Libya is no longer risking being relegated to the ‘rogue’ pool; indeed, the UNHCR closure, in practical terms, is a gift to the European Union, which reaffirms Libya’s potential role as a key ally in challenging illegal immigration, as well as an ever more important source for oil and gas resources. By forcing UNHCR to close its offices, Libya has made it even riskier for Sub-Saharan migrants to make the trek to the Libyan coast; whereas, they might have had a chance to declare refugee status before, illegal migrants will now be left solely to the Libyan justice system. The EU has officially stated that it hopes that UNHCR might soon resume operating in Libya – and there are suggestions that this may occur in a limited form through the local UNDP office. Nevertheless, the EU has signed an additional financial and technical cooperation agreement with Libya to help the North African country confront the immigration problem through better border controls.

The EU ambassador to Libya praised Libya’s efforts, noting that the number of illegal migrants now reaching the Italian or Maltese shores has been reduced to “close to zero”. Meanwhile, some humanitarian organizations in Tripoli suggest that there are at least 450,000 aspiring migrants, all without papers, waiting to gather enough money to pay for an illegal passage toward Sicily or Malta. More significantly, from the Libyan point of view, many illegal migrants who went to Libya in hopes of reaching Europe have given up hopes of ever reaching this goal, deciding to remain in Libya. The migrants are hoping to share in some of Libya’s economic growth, while the tougher EU and Libyan controls on migrant boats have sharply increased the price and risks of a trip. Libya has also offered some migrants the opportunity to legalize their residence. Those determined to reach Europe are also choosing to go to Egypt and then the Levant, attempting a far more complicated land crossing. There are at least 18 migrant detention centers in the Tripoli area; they are off-limits to all humanitarian agencies except UNHCR. The very fact that Libya is now helping Europe combat illegal immigration though joint sea patrols are in sharp contrast with the heretofore promoted Libyan vision of a pan-African or pan-Arab union finally free from Western influence.

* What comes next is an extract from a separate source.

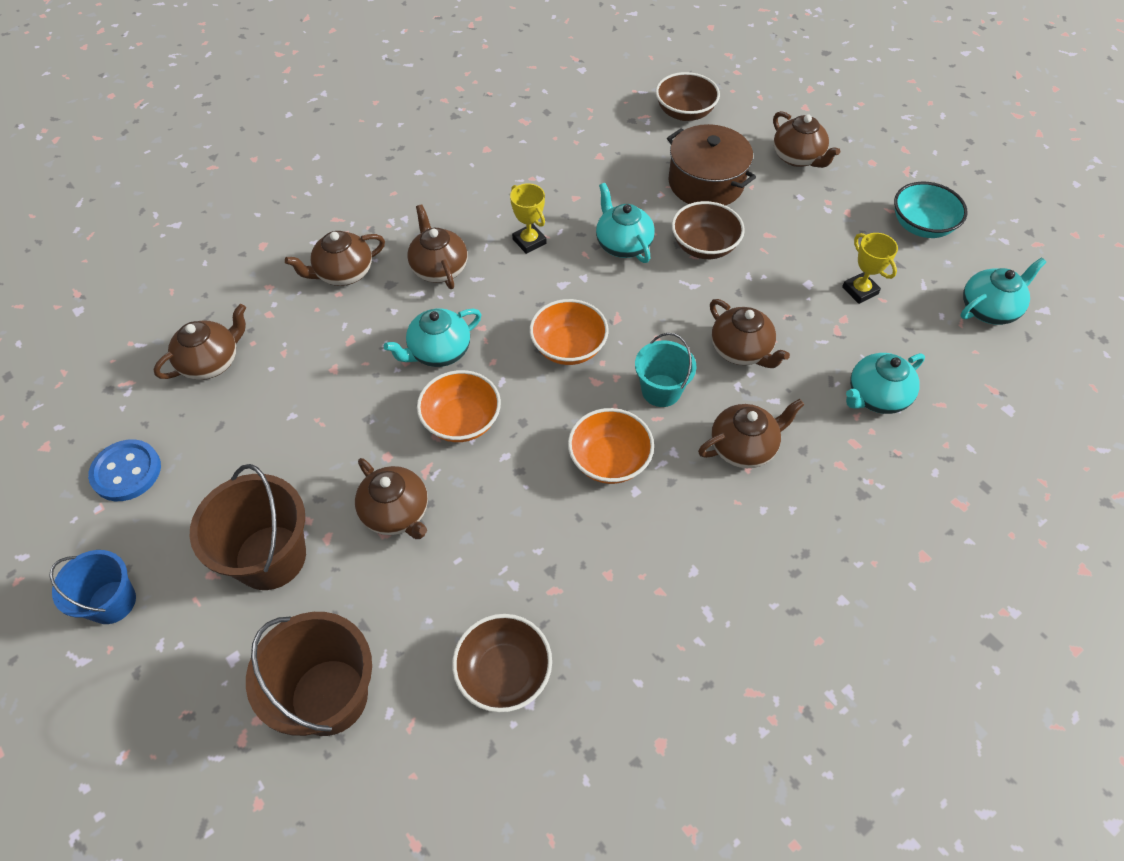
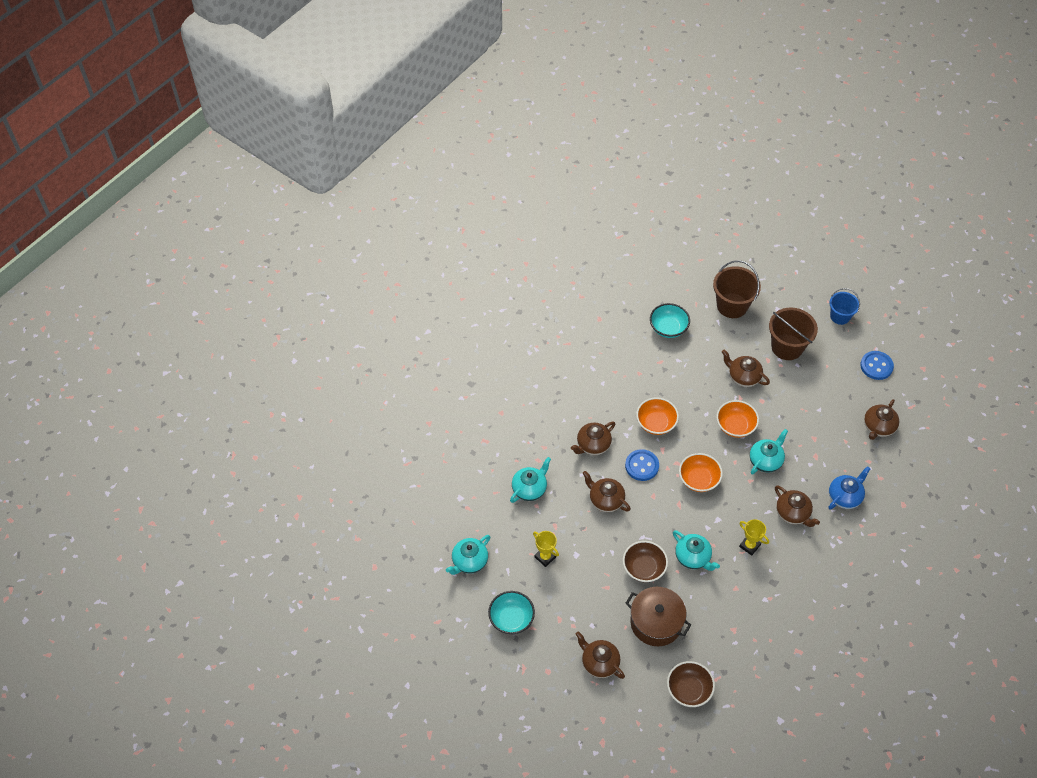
camera: 165 degrees right, 0 degrees up
brown teapot [285,231,385,286] -> blue teapot [829,466,871,510]
brown bowl [452,614,552,713] -> turquoise bowl [650,303,690,338]
turquoise bucket [635,333,696,407] -> blue button [625,449,659,481]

The end of the Swiss-Libyan dispute, which was achieved through the mediation of Germany and Spain and the very serious action taken to discourage migration to Europe suggest that Libya’s next diplomatic target and main opening may well be Europe. Having given up pan-Arab ambitions, Qadhafi’s enthusiasm for the United States of Africa has all but disappeared; all that took was for him not to be voted for a second time as the African Union’s president. Switzerland’s foreign affairs minister, Calmy-Rey, was already in Tripoli to start reconciliation talks and, while there is nothing to suggest that the Libyan leadership will stop ‘picking fights’ with other countries or leaders, leaving foreign investors in a constant state of vigilance, there can be no denying that Libya’s relations with the EU have gotten stronger over the past few months.

Libya is running a hedge fund from London, where FM Capital Partners is running Libya’s sovereign fund with a wider aim to facilitate Libyans’ access to western finance. More importantly, the BP oil spill disaster in the Gulf of Mexico has made Libya even more attractive to the oil majors, which consider offshore drilling an important aspect of the search for new oil sources. While BP is coming under fire in the United States and Europe, the company has signed a deal with Libya to conduct offshore oil drilling. The chairman of the National Oil Company (NOC), Shokry Ghanem, said Libya is welcoming BP’s offshore drilling and is ready to start; he said that BP’s errors in the Gulf of Mexico will “help it to learn from its mistakes” as it starts exploration of a 50,000 square km. area off the Libyan coast. In the past few years, Libya has fallen short of its oil production targets, partly because of the various political risks associated with the country, discouraging more investment- especially the episode involving the Canadian firm Verenex, which hinted at a resurging ‘nationalization’ trend. Now, Qadhafi is intent on achieving the goal of producing three million barrels a day.